Roland señaló a los caballeros. Paithan advirtió que sus conversaciones habían cesado y que todos lo miraban abiertamente. El humano tenía razón: si se marchaba en aquel momento, pensarían que no se proponía nada bueno.
Los dos continuaron la marcha hacia la posada. Drugar avanzó tras ellos, pisando ruidosamente. La ciudad era un caos: unos corrían hacia la barricada con armas en la mano; otros se alejaban de las puertas. Familias enteras evacuaban la población abandonando sus hogares. De pronto, Roland dio media vuelta y alzó un brazo al frente para detener a Paithan. El elfo se vio obligado a retroceder para no arrollarlo.
—Escucha, Quindiniar... Cuando hayamos hablado con el barón y se haya convencido de que no estás aliado con el enemigo, ¿por qué no te marchas a tu tierra... solo?.
—No me marcharé sin Rega —declaró Paithan sin alterarse.
Roland lo miró de soslayo y sonrió.
—¿Oh? ¿Vas a casarte con ella?.
La pregunta pilló por sorpresa al elfo. Tenía la firme intención de responder afirmativamente, pero ante sus ojos se alzó la imagen de su hermana mayor.
—Yo..., yo...
—Mira, Paithan, no estoy tratando de proteger el honor de Rega. Ninguno de nosotros lo ha tenido nunca; no hemos podido permitírnoslo. Nuestra madre fue la fulana de la ciudad. Rega también ha pasado por bastantes camas, pero eres el primer hombre que le interesa de verdad y no voy a permitir que le hagas daño, ¿me entiendes?.
—La quieres mucho, ¿verdad?.
Roland se encogió de hombros, se volvió con brusquedad y echó a andar de nuevo.
—Nuestra madre se fugó de casa cuando yo tenía quince años. Rega tenía doce. Sólo nos teníamos el uno al otro y siempre nos hemos buscado la vida sin pedir ayuda a nadie. Así que lárgate y déjanos en paz. Le diré a Rega que tenías que adelantarte para ocuparte de tu familia. Le dolerá, pero no tanto como si tú... En fin, ya sabes...
—Sí, ya sé.
Roland tenía razón. Debía marcharse, irse inmediatamente. Solo. Aquella relación no podía sino partirle el corazón. Paithan lo sabía, lo había sabido desde el principio. Pero nunca había sentido por ninguna mujer lo que Rega le inspiraba.

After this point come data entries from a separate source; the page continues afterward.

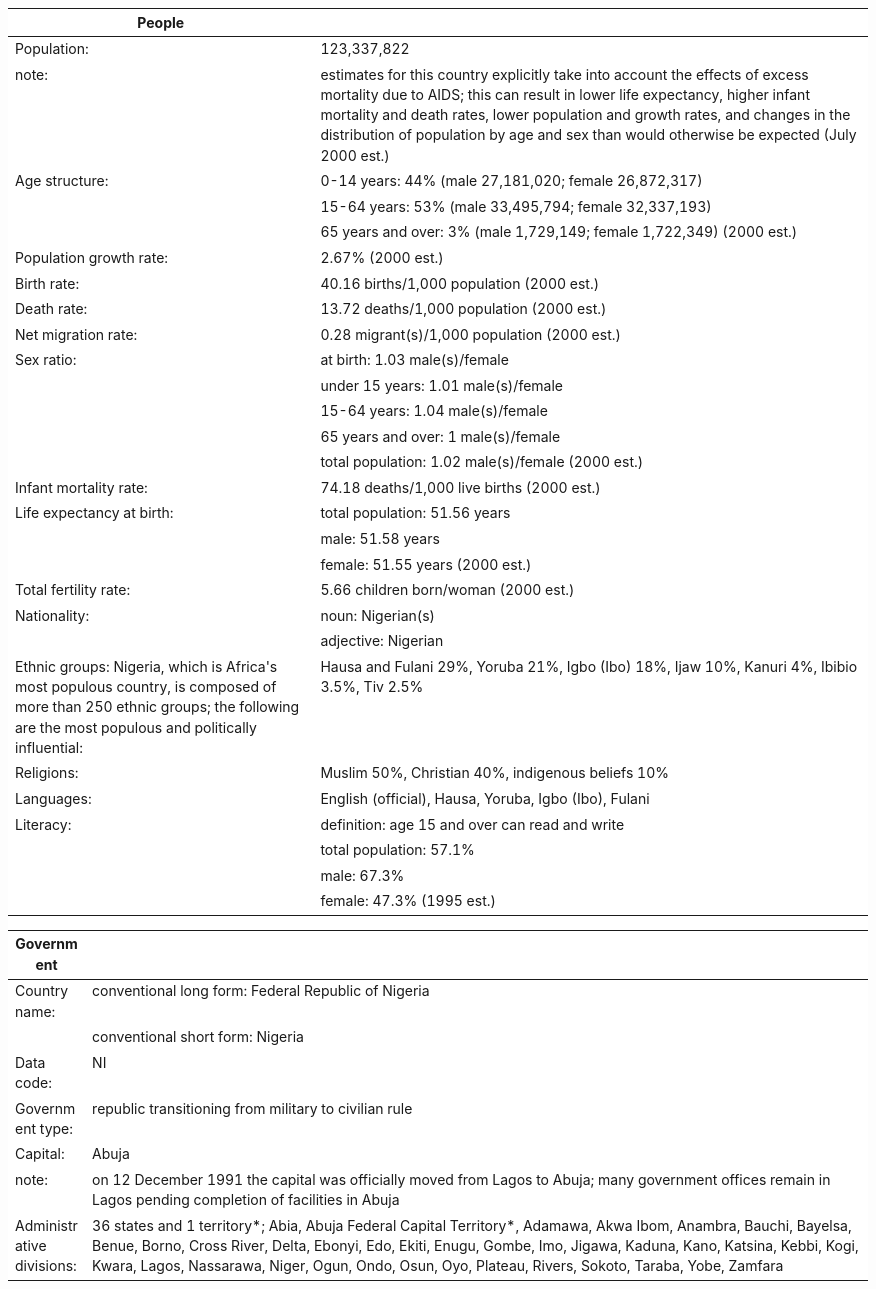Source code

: | People |   |
| --- | --- |
| Population: | 123,337,822 |
| note: | estimates for this country explicitly take into account the effects of excess mortality due to AIDS; this can result in lower life expectancy, higher infant mortality and death rates, lower population and growth rates, and changes in the distribution of population by age and sex than would otherwise be expected (July 2000 est.) |
| Age structure: | 0-14 years: 44% (male 27,181,020; female 26,872,317) |
|  | 15-64 years: 53% (male 33,495,794; female 32,337,193) |
|  | 65 years and over: 3% (male 1,729,149; female 1,722,349) (2000 est.) |
| Population growth rate: | 2.67% (2000 est.) |
| Birth rate: | 40.16 births/1,000 population (2000 est.) |
| Death rate: | 13.72 deaths/1,000 population (2000 est.) |
| Net migration rate: | 0.28 migrant(s)/1,000 population (2000 est.) |
| Sex ratio: | at birth: 1.03 male(s)/female |
|  | under 15 years: 1.01 male(s)/female |
|  | 15-64 years: 1.04 male(s)/female |
|  | 65 years and over: 1 male(s)/female |
|  | total population: 1.02 male(s)/female (2000 est.) |
| Infant mortality rate: | 74.18 deaths/1,000 live births (2000 est.) |
| Life expectancy at birth: | total population: 51.56 years |
|  | male: 51.58 years |
|  | female: 51.55 years (2000 est.) |
| Total fertility rate: | 5.66 children born/woman (2000 est.) |
| Nationality: | noun: Nigerian(s) |
|  | adjective: Nigerian |
| Ethnic groups: Nigeria, which is Africa's most populous country, is composed of more than 250 ethnic groups; the following are the most populous and politically influential: | Hausa and Fulani 29%, Yoruba 21%, Igbo (Ibo) 18%, Ijaw 10%, Kanuri 4%, Ibibio 3.5%, Tiv 2.5% |
| Religions: | Muslim 50%, Christian 40%, indigenous beliefs 10% |
| Languages: | English (official), Hausa, Yoruba, Igbo (Ibo), Fulani |
| Literacy: | definition: age 15 and over can read and write |
|  | total population: 57.1% |
|  | male: 67.3% |
|  | female: 47.3% (1995 est.) |

| Government |   |
| --- | --- |
| Country name: | conventional long form: Federal Republic of Nigeria |
|  | conventional short form: Nigeria |
| Data code: | NI |
| Government type: | republic transitioning from military to civilian rule |
| Capital: | Abuja |
| note: | on 12 December 1991 the capital was officially moved from Lagos to Abuja; many government offices remain in Lagos pending completion of facilities in Abuja |
| Administrative divisions: | 36 states and 1 territory*; Abia, Abuja Federal Capital Territory*, Adamawa, Akwa Ibom, Anambra, Bauchi, Bayelsa, Benue, Borno, Cross River, Delta, Ebonyi, Edo, Ekiti, Enugu, Gombe, Imo, Jigawa, Kaduna, Kano, Katsina, Kebbi, Kogi, Kwara, Lagos, Nassarawa, Niger, Ogun, Ondo, Osun, Oyo, Plateau, Rivers, Sokoto, Taraba, Yobe, Zamfara |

El deseo le ardía, le dolía en las entrañas. Cuando ella había mencionado la noche, cuando la había mirado a los ojos y había visto en ellos la promesa, había creído que no iba a poder soportarlo. Aquella noche iba a tenerla entre sus brazos, a dormir con ella.
¿Y abandonarla mañana?.
No; se la llevaría con él, mañana. La llevaría a su casa, con..., ¿con Calandra? Imaginó la furia de su hermana, pudo oír sus comentarios mordaces, hirientes. No; no sería justo para Rega.
—¡Eh! —Roland le dio un codazo en las costillas.
El elfo alzó la cabeza y comprobó que habían llegado a la posada. El local estaba irreconocible. La zona destinada a taberna había sido transformada en un arsenal. De las paredes colgaban escudos decorados con la divisa de cada caballero y, delante del escudo, sus armas respectivas. En el centro de la estancia había otro montón de armas, que probablemente serían distribuidas entre el pueblo en caso de necesidad. Paithan advirtió unas pocas armas mágicas de procedencia élfica entre el séquito de los caballeros.
El único ocupante de la sala era un caballero que comía y bebía sentado a una mesa.
—Ése es —murmuró Roland por la comisura de los labios.
Lathan era joven. No tenía más de veintiocho años. Era bien parecido, con el cabello negro y el bigote azabache de los Señores de Thillia. Una mellada cicatriz de guerra le cruzaba el labio superior, proporcionando a su rostro una leve y perpetua mueca burlona.
—Disculpadme la descortesía de comer y beber delante de vosotros —dijo el barón Lathan—, pero no he probado bocado desde hace un ciclo.